Umea University, Umeå, Sweden.
Mol Biol Rep. 2022 Aug;49(8):7315-7325. doi: 10.1007/s11033-022-07521-y. Epub 2022 May 13.
Impulsivity (Imp), being one of the cardinal symptoms of Attention Deficit Hyperactivity Disorder (ADHD), often leads to inappropriate responses to stimuli. Since the dopaminergic system is the primary target for pharmaceutical intervention in ADHD, we investigated the association between ADHD-related Imp and functional gene variants of the dopamine transporter (SLC6A3) and catechol-O-methyltransferase involved in dopamine clearance.
Indo-Caucasoid families with ADHD probands (N = 217) were recruited based on the Diagnostic and Statistical Manual of Mental Disorders (DSM).
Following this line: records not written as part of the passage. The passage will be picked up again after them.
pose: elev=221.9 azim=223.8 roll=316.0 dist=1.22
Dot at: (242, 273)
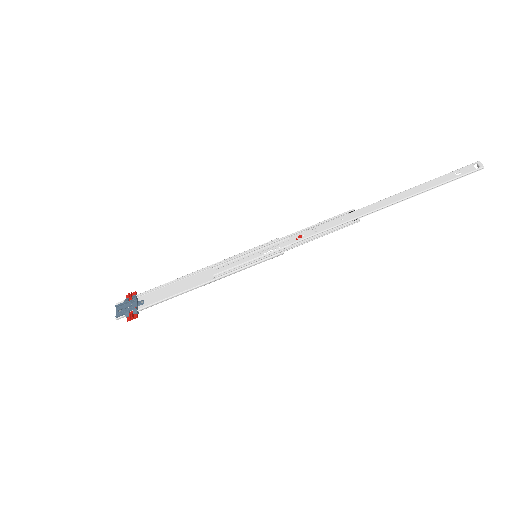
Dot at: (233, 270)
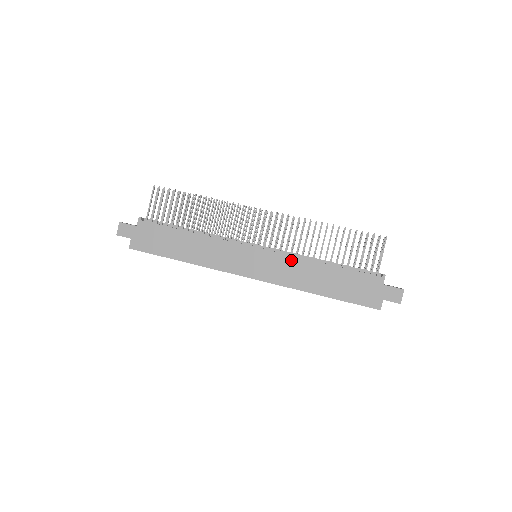
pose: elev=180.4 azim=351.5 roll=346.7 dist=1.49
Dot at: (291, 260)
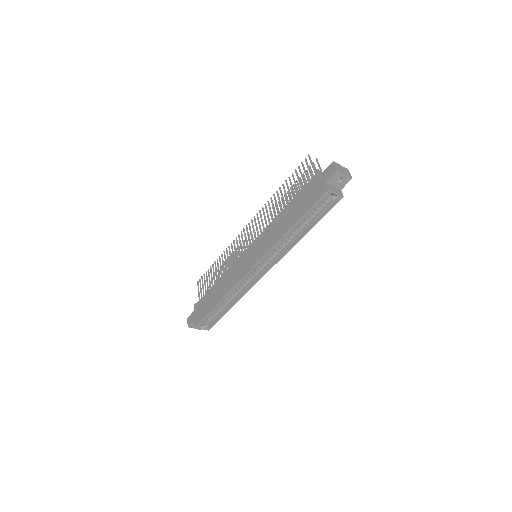
Dot at: (266, 231)
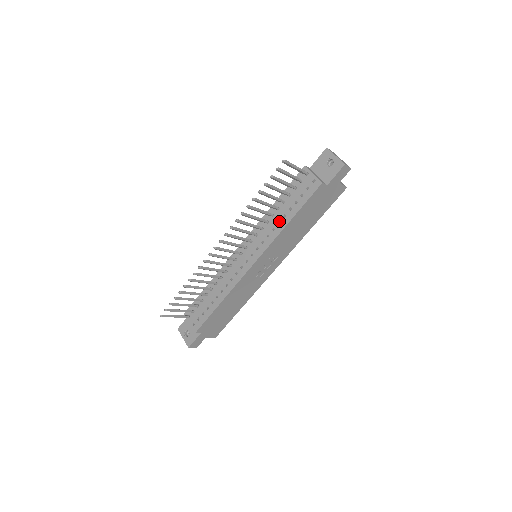
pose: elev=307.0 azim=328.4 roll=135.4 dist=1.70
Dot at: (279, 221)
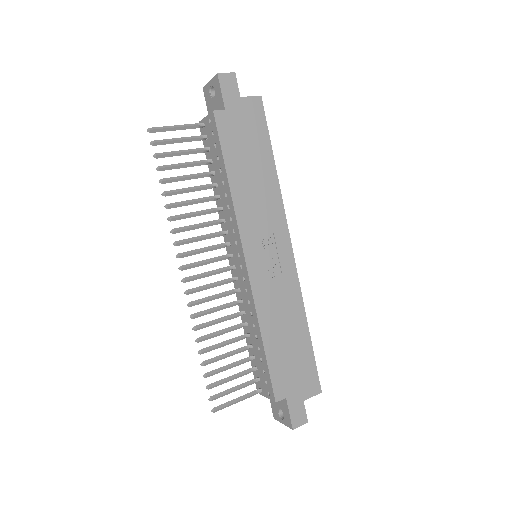
Dot at: (225, 194)
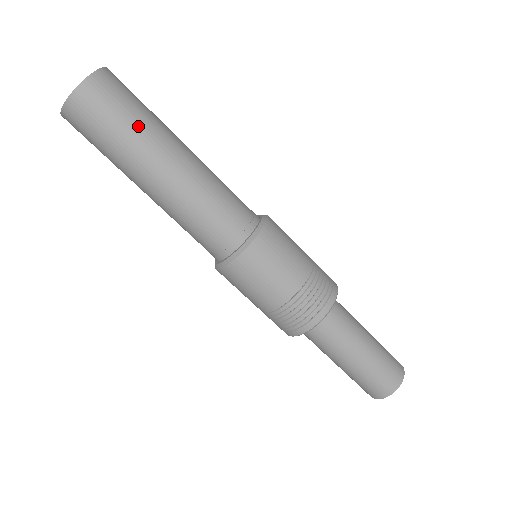
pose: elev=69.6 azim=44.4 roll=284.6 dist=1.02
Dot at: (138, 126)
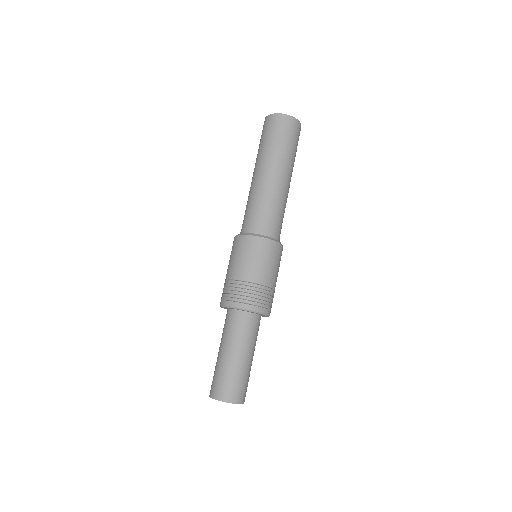
Dot at: (286, 150)
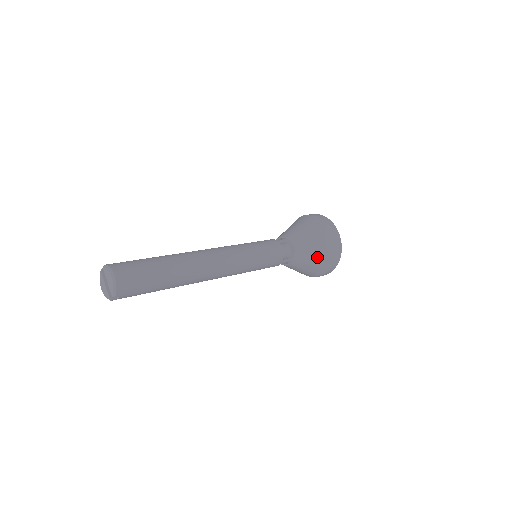
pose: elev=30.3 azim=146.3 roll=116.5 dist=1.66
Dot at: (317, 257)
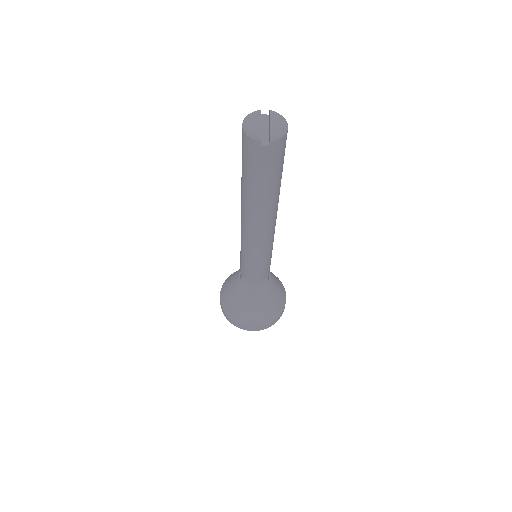
Dot at: (271, 306)
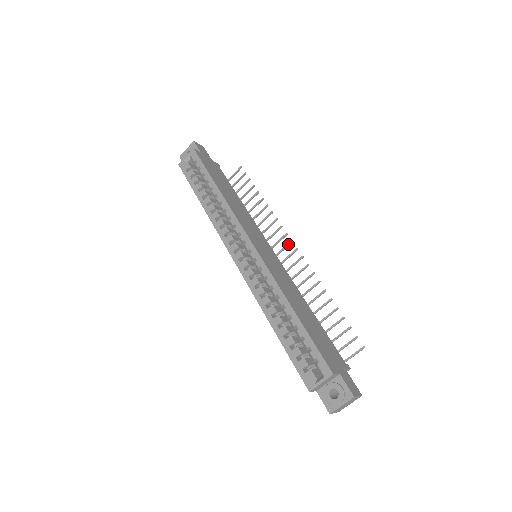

Imp of the probands was assessed using the Domain Specific Imp Scale for Children and DSM. Peripheral blood was collected after obtaining informed written consent for participation, genomic DNA was isolated, and target sites were genotyped by DNA sequencing. The association of genetic variants with Imp was examined by the Quantitative trait analysis (QTA) and Analysis of variance (ANOVA). Post-Hoc analysis following QTA and ANOVA showed significant associations of rs2254408, rs2981359, and rs2239393 with different domains of Imp (P < 0.05). Various haplotypic combinations also showed statistically significant associations with Imp (P < 0.05). Multifactor dimensionality reduction models revealed strong effects of the variants on Imp. ADHD probands harboring the risk alleles exhibited a deficit in performance during cognitive assessment. Longitudinal follow-up revealed a significant association of rs2254408 with trait persistence.
The present study indicates the influence of the studied genetic variants on ADHD-associated imp, executive deficit, and disease persistence. Thus, these variants may be helpful as predictors for the success of individual therapeutic sessions during cognitive training.
冲动性(Imp)是注意力缺陷多动障碍(ADHD)的主要症状之一,常导致对刺激的不当反应。由于多巴胺能系统是 ADHD 药物干预的主要靶点,我们研究了与 ADHD 相关的 Imp 与多巴胺清除相关的多巴胺转运体(SLC6A3)和儿茶酚-O-甲基转移酶的功能性基因变异之间的关联。
根据《精神障碍诊断与统计手册》(DSM),我们基于 ADHD 先证者(N=217)招募了印度-高加索家族。使用儿童特定冲动量表和 DSM 评估先证者的冲动性。在获得参与的书面知情同意后收集外周血,分离基因组 DNA,并通过 DNA 测序对目标位点进行基因分型。通过定量性状分析(QTA)和方差分析(ANOVA)检查遗传变异与 Imp 的关联。QTA 和 ANOVA 后的事后分析显示,rs2254408、rs2981359 和 rs2239393 与 Imp 的不同域显著相关(P<0.05)。各种单倍型组合也与 Imp 显示出统计学上的显著关联(P<0.05)。多因素维度缩减模型显示,这些变异对 Imp 有强烈影响。携带风险等位基因的 ADHD 先证者在认知评估中表现出表现缺陷。纵向随访显示 rs2254408 与特质持续存在显著相关。
本研究表明,所研究的遗传变异对 ADHD 相关的冲动性、执行功能缺陷和疾病持续存在有影响。因此,这些变异可能有助于作为认知训练期间个别治疗疗程成功的预测因子。